**TEXT PASSAGE:**
* Start *

Note 2 — Restatement of Previously Issued Financial Statements

 

The Company has re-evaluated its application of ASC 480-10-S99-3A to its Public Shares, issued as part of the units sold in the Company’s IPO on December 15, 2020. Historically, a portion of the Public Shares was classified as permanent equity to maintain stockholders’ equity greater than $5 million on the basis that the Company will not redeem its Public Shares in an amount that would cause its net tangible assets to be less than $5,000,001, as described in the Company’s amended and restated certificate of incorporation (the “Charter”). Pursuant to such re-evaluation, the Company’s management has determined that the Public Shares include certain provisions that require classification of all of the Public Shares as temporary equity regardless of the net tangible assets redemption limitation contained in the Company’s Amended and Restated Certificate of Incorporation. In addition, in connection with the change in presentation for the Public Shares, the Company determined it should restate its earnings per share calculation to allocate income and losses shared pro rata between the two classes of shares. This presentation contemplates a Business Combination as the most likely outcome, in which case, both classes of shares share pro rata in the income and losses of the Company. As a result, the Company concluded it should present all redeemable Class A common stock as temporary equity and recognize accretion from the initial book value to redemption value at the time of its Initial Public Offering and in accordance with ASC 480, and correct is earnings per share presentation.

 

The Company’s Original Filing included a Note 2, Revision of Previously Reported Financial Statements, that described the revision to the Company’s classification of its Class A common stock subject to redemption issued as part of the units sold in the Company’s initial public offering (“IPO”).

* End *

**RECORD EXCERPTS:**
* Start *

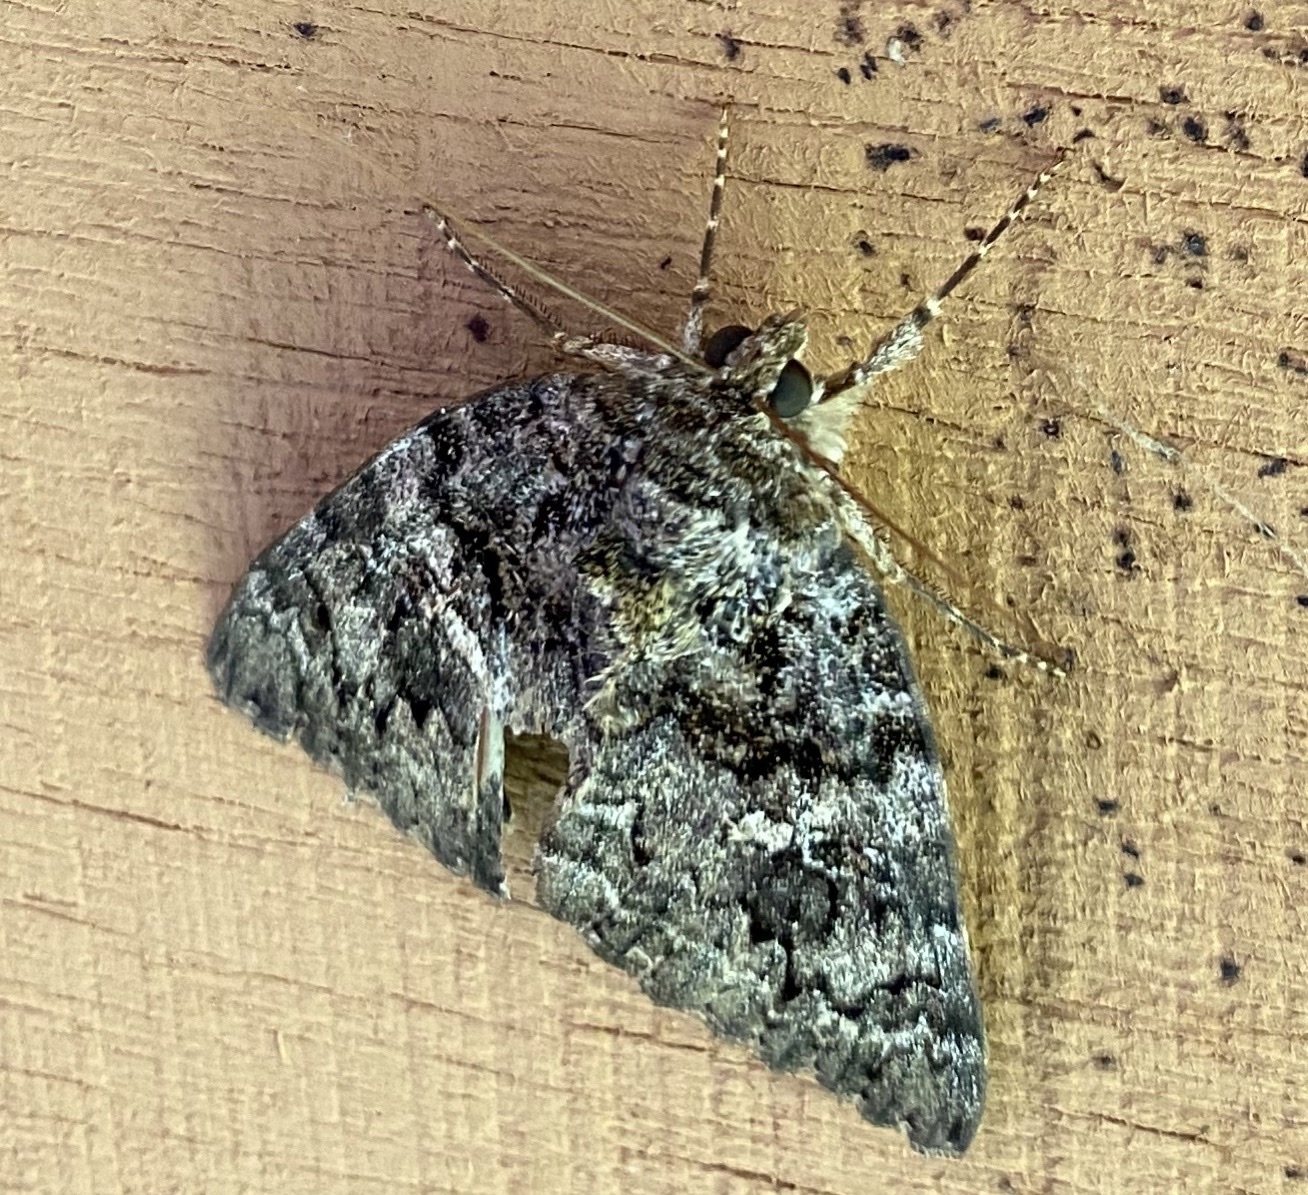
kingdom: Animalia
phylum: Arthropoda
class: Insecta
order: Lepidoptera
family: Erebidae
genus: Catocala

* End *
* Start *

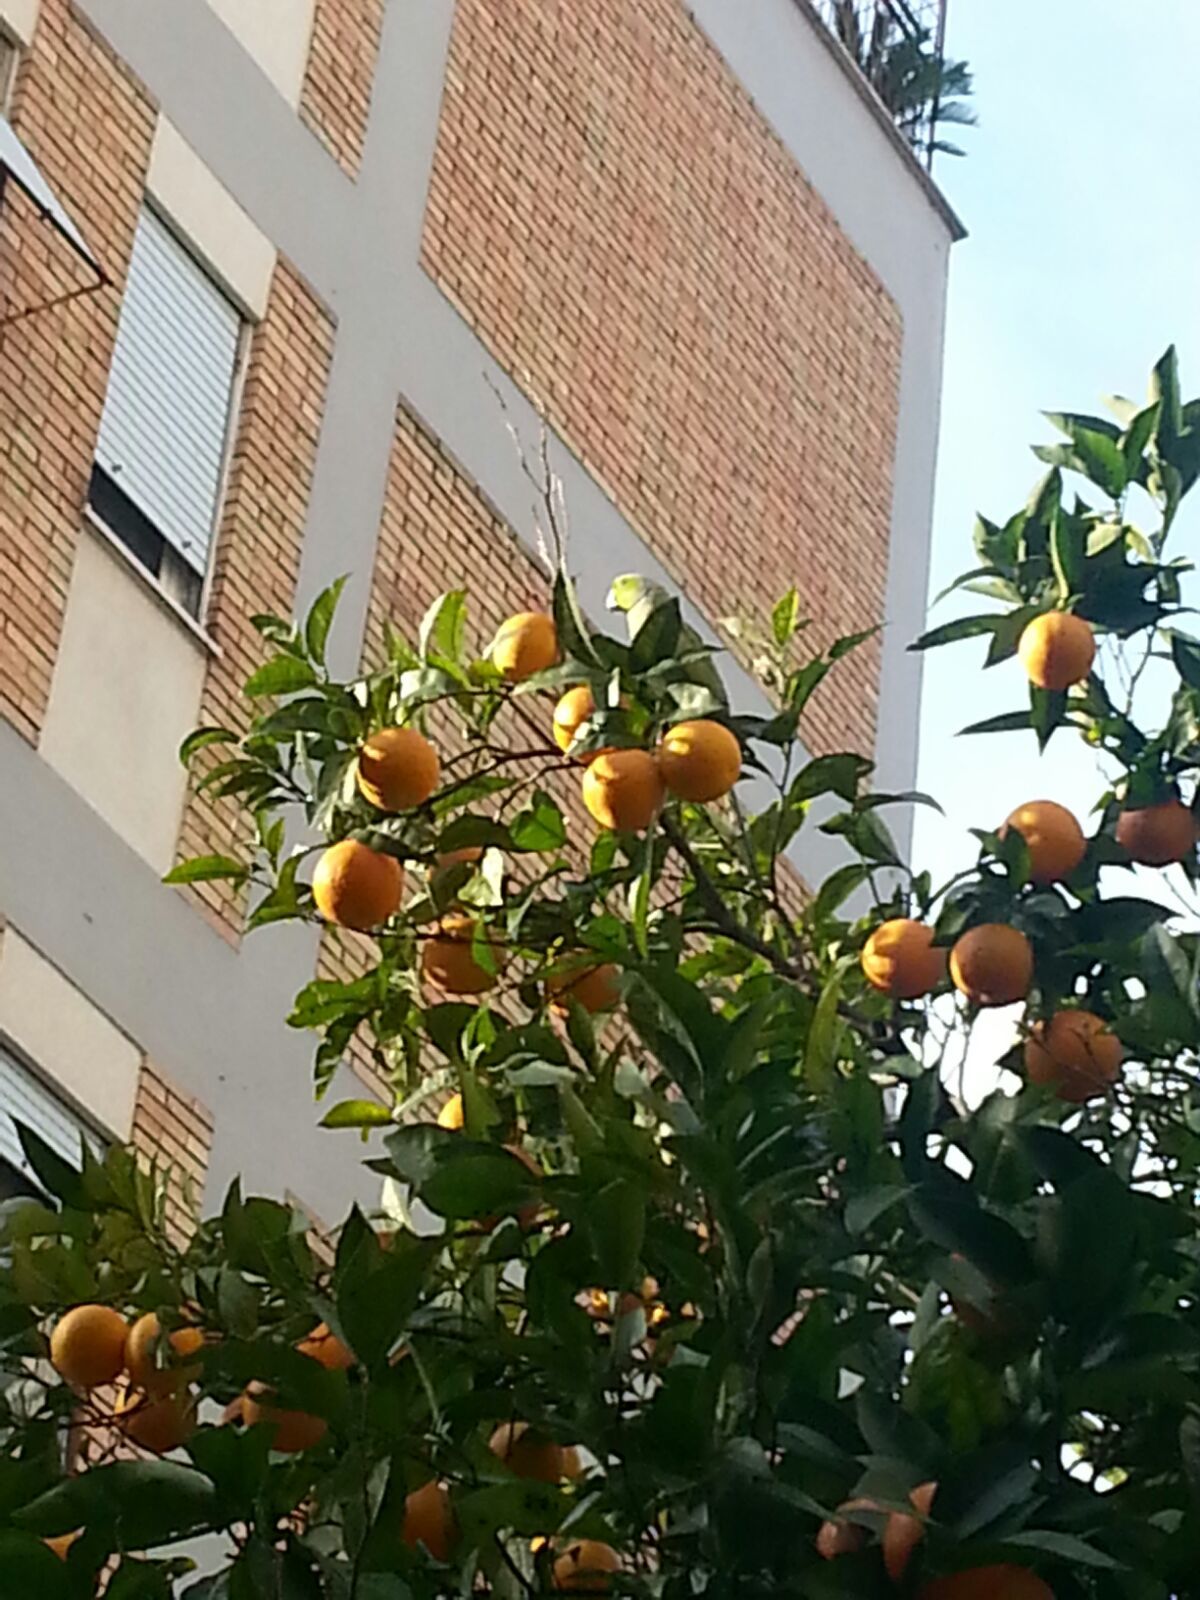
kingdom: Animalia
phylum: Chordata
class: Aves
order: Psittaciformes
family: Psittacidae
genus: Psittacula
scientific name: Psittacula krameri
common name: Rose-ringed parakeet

* End *

**SHORT TASK:** In the restatement note, what three things does the final sentence of its first paragraph say the Company concluded it should do? List each one.

**OUTPUT OF THE EXERCISE:**
- Present all redeemable Class A common stock as temporary equity.
- Recognize accretion from the initial book value to redemption value at the time of its Initial Public Offering and in accordance with ASC 480.
- Correct the earnings per share presentation.